[Opening Data block section]

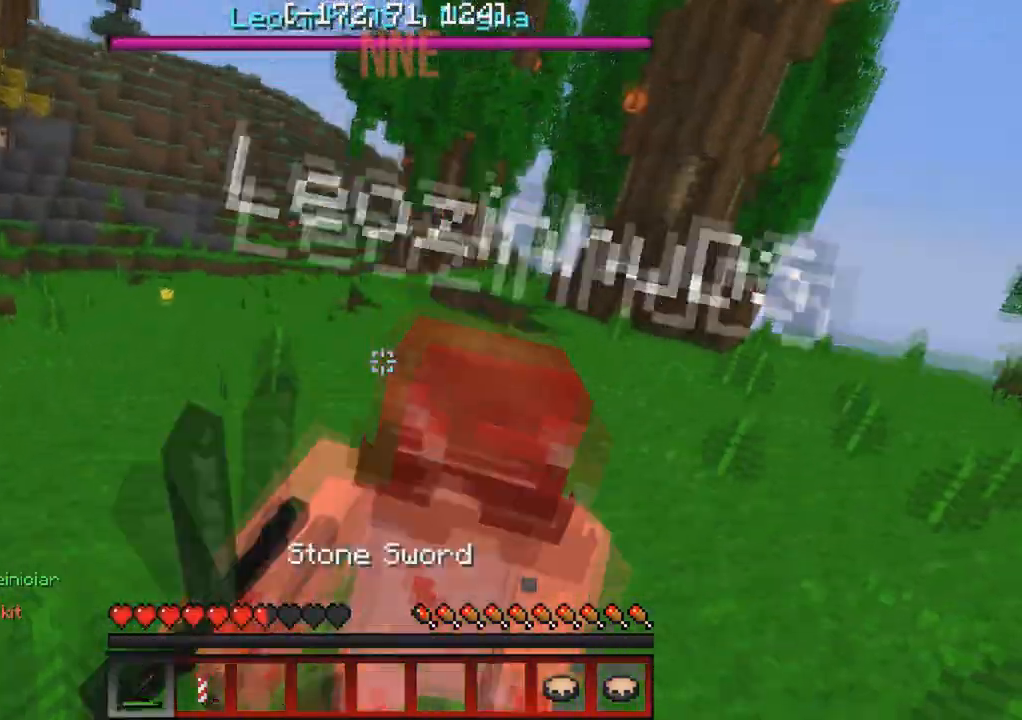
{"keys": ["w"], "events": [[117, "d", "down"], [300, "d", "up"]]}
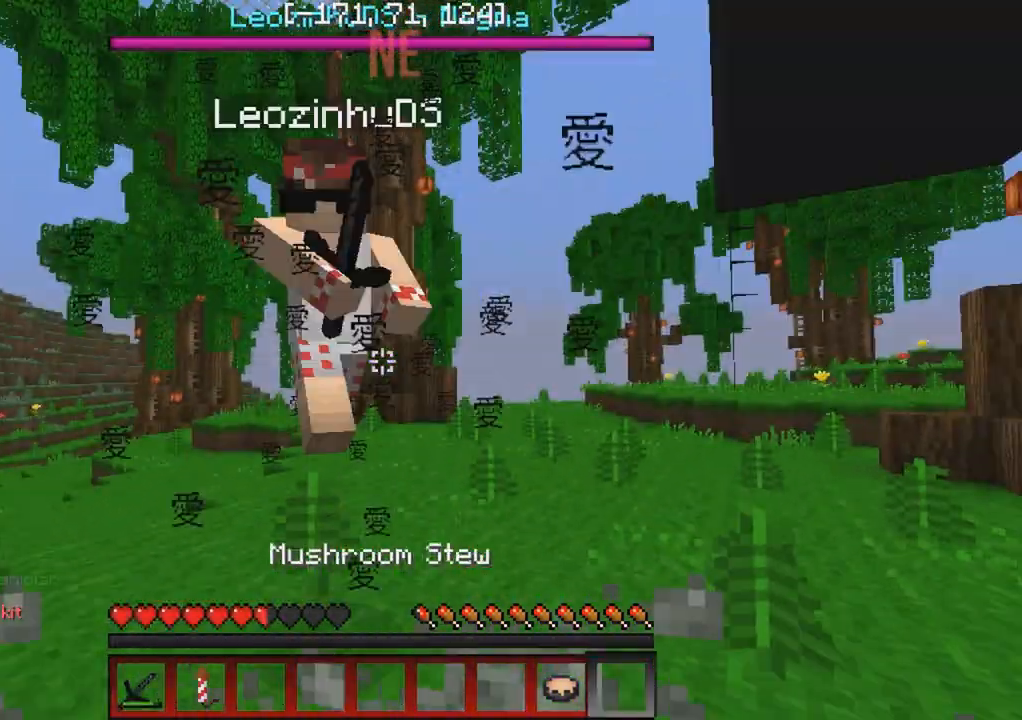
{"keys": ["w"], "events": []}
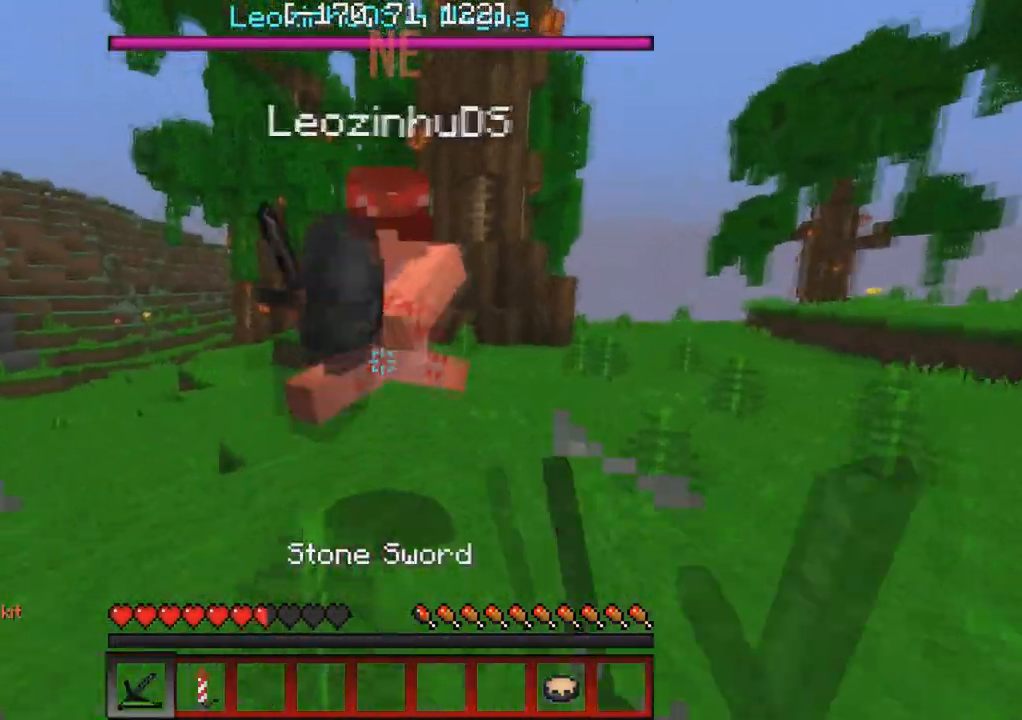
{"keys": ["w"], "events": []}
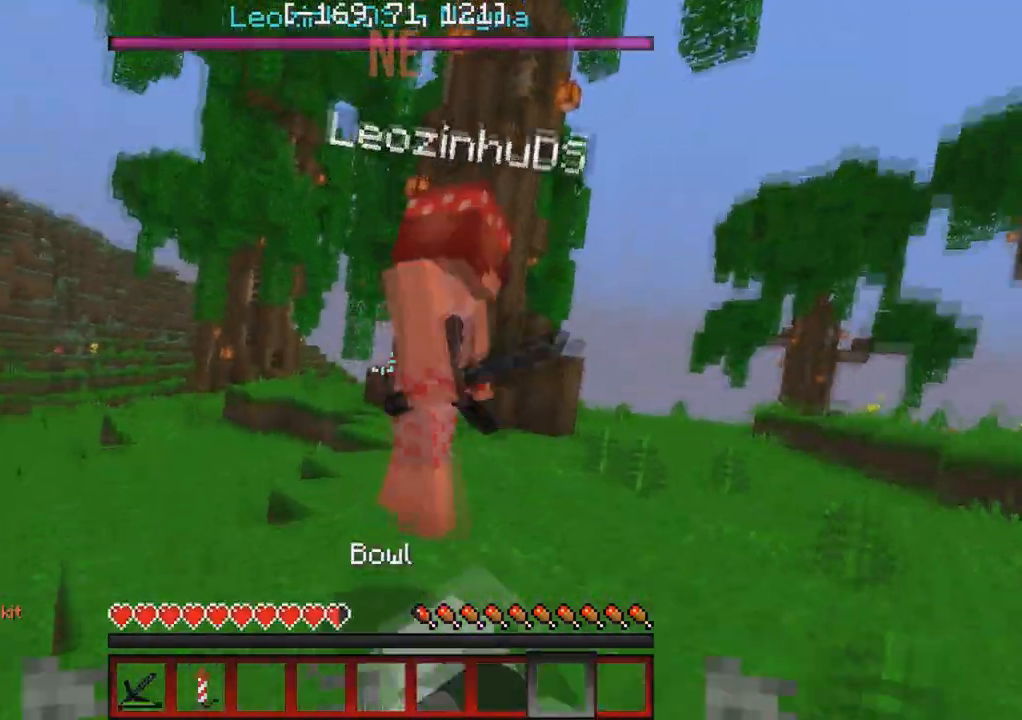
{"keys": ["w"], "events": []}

[Closing Data block section]

_What the task asks_
Everything in the data except the pictures needs to be written out exactly.

_Written answer_
{"keys": ["w"], "events": [[117, "d", "down"], [300, "d", "up"]]}
{"keys": ["w"], "events": []}
{"keys": ["w"], "events": []}
{"keys": ["w"], "events": []}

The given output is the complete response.